If you want to pretend it's still summer, stop at Jamaica Country Market and its freezer of discounted Ben & Jerry's factory seconds.

"No guarantees, no returns, no peeking," says a sign, explaining that the pints "did not meet stringent high-quality standards." Go ahead and indulge; the profits help support community programs.

If you truly want to escape winter (if only temporarily), visit D&K's Garden Center on the outskirts of town. The Ameden family also operates a butterfly enclosure and aviary that they call a "3,000-square-foot tropical paradise." You won't find any butterflies this time of year, but the temperature in the connected hothouses hovers between 75 and 80 degrees. Small birds flit through the dense greenery: iridescent green or yellow conures, tiny spice and zebra finches, Java sparrows, curious cockatiels, and virtual flocks of chittering parakeets. Larger parrots and lories keep watch from high perches. Button quail scamper around the floors, while cooing doves roost on the overhead irrigation pipes.

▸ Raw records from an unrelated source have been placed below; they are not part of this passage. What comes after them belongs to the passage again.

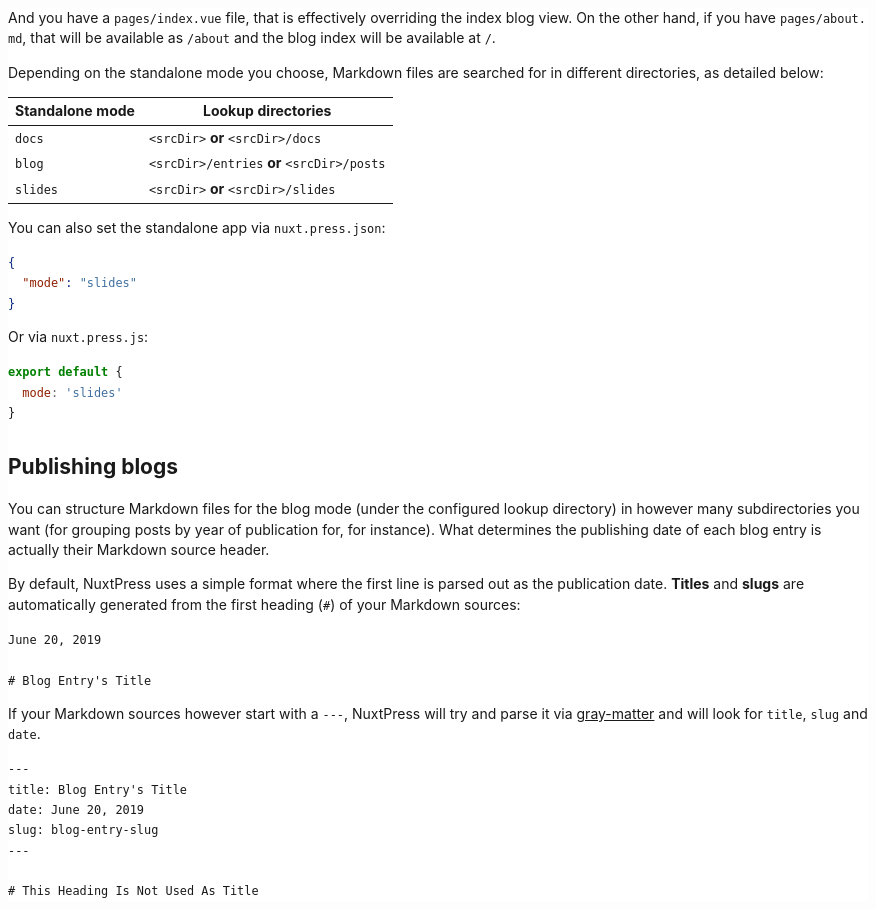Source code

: And you have a `pages/index.vue` file, that is effectively overriding the index blog view. On the other hand, if you have `pages/about.md`, that will be available as `/about` and the blog index will be available at `/`.

Depending on the standalone mode you choose, Markdown files are searched for in different directories, as detailed below:

Standalone mode | Lookup directories
--------------- | ----------------------------------------
`docs`          | `<srcDir>` **or** `<srcDir>/docs`
`blog`          | `<srcDir>/entries` **or** `<srcDir>/posts`
`slides`        | `<srcDir>` **or** `<srcDir>/slides`

You can also set the standalone app via `nuxt.press.json`:

```json
{
  "mode": "slides"
}
```

Or via `nuxt.press.js`:

```js
export default {
  mode: 'slides'
}
```

## Publishing blogs

You can structure Markdown files for the blog mode (under the configured lookup directory) in however many subdirectories you want (for grouping posts by year of publication for, for instance). What determines the publishing date of each blog entry is actually their Markdown source header.

By default, NuxtPress uses a simple format where the first line is parsed out as the publication date. **Titles** and **slugs** are automatically generated from the first heading (`#`) of your Markdown sources:

```
June 20, 2019

# Blog Entry's Title

```

If your Markdown sources however start with a `---`, NuxtPress will try and parse it via [gray-matter][gm] and will look for `title`, `slug` and `date`.

[gm]: https://github.com/jonschlinkert/gray-matter

```markup
---
title: Blog Entry's Title
date: June 20, 2019
slug: blog-entry-slug
---

# This Heading Is Not Used As Title

```


[1]: https://nuxtjs.org/guide/modules/
[nuxt]: https://nuxtjs.org
[docs-source]: https://github.com/nuxt/press/tree/master/demo/docs
[np]: https://nuxtjs.org/guide/views/#pages
[pages-example]: https://github.com/nuxt/press/tree/master/examples/pages
[nlayout]: https://nuxtjs.org/api/pages-layout/
[examples-blog]:  https://github.com/nuxt/press/tree/master/examples/blog
[docs-config]: https://github.com/nuxt/press/blob/master/docs/nuxt.press.json
[mdx]: https://mdxjs.com/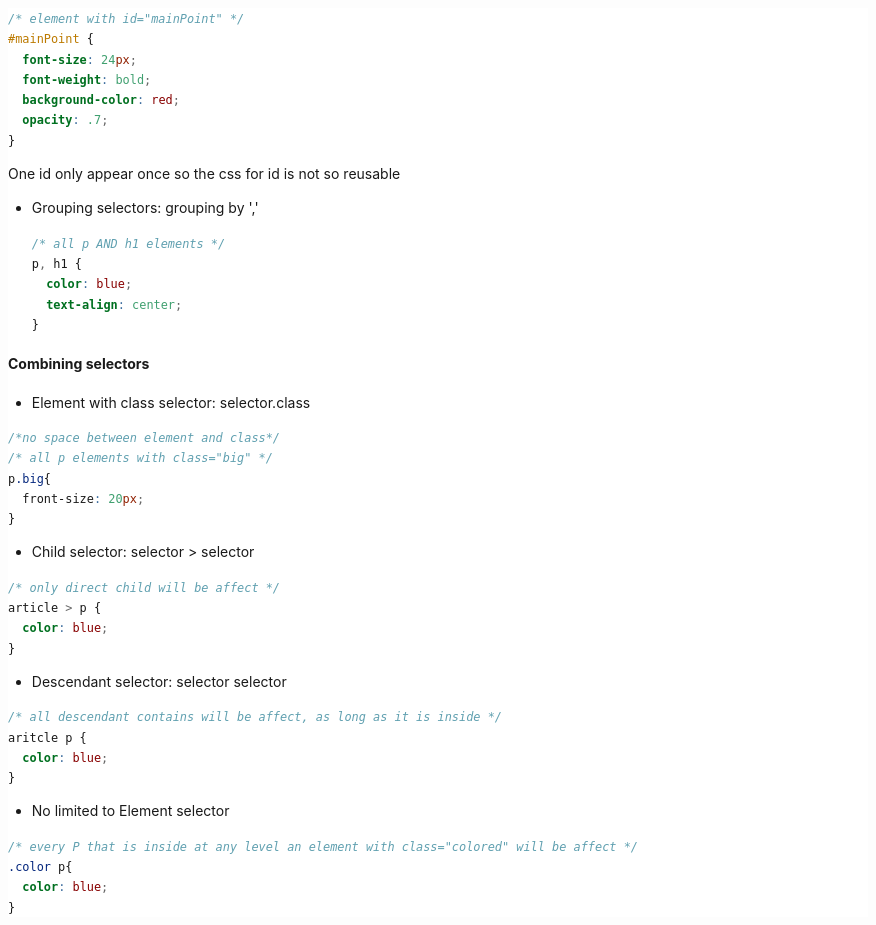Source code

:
   ```css
  /* element with id="mainPoint" */
  #mainPoint {
    font-size: 24px;
    font-weight: bold;
    background-color: red;
    opacity: .7;
  }
  ```

  One id only appear once so the css for id is not so reusable

- Grouping selectors: grouping by ','

  ```css
  /* all p AND h1 elements */
  p, h1 {
    color: blue;
    text-align: center;
  }
  ```

#### Combining selectors

- Element with class selector: selector.class

```css
/*no space between element and class*/
/* all p elements with class="big" */
p.big{
  front-size: 20px;
}
```

- Child selector: selector > selector 

```css
/* only direct child will be affect */
article > p {
  color: blue;
}
```

- Descendant selector: selector selector

```css
/* all descendant contains will be affect, as long as it is inside */
aritcle p {
  color: blue;
}
```

- No limited to Element selector

```css
/* every P that is inside at any level an element with class="colored" will be affect */
.color p{
  color: blue;
}
```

Don't linger too long. Michel de Preux's hearty cooking will call you back to town and the pleasures of winter. After serving as chef in a number of kitchens in the United States (including Ivana's at the Trump Plaza Hotel in Atlantic City), de Preux opened Asta's Swiss Restaurant and Suites with his wife, Bonnie, about a year and a half ago.

"The ambience was just right for the Swiss style," the Swiss de Preux says of his dining room that looks back on a snowy meadow and distant peaks. "And there's enough land for my sheep, peacocks, and chickens."

In winter de Preux offers meat or cheese fondue and raclette every night (though you must have four people for raclette, a dish of melted cheese and potatoes), along with other entrees such as filet mignon with rosti or sauerbraten with spaetzle. Dessert can be chocolate fondue served with fruit and bits of cake. If you realize that you've passed the whole day in Jamaica and it's too late to move on, ask de Preux if one of his three suites -- two with gas fireplaces -- is available.

Patricia Harris and David Lyon are the authors of "Escape to Northern New England" (Fodor's/Random House).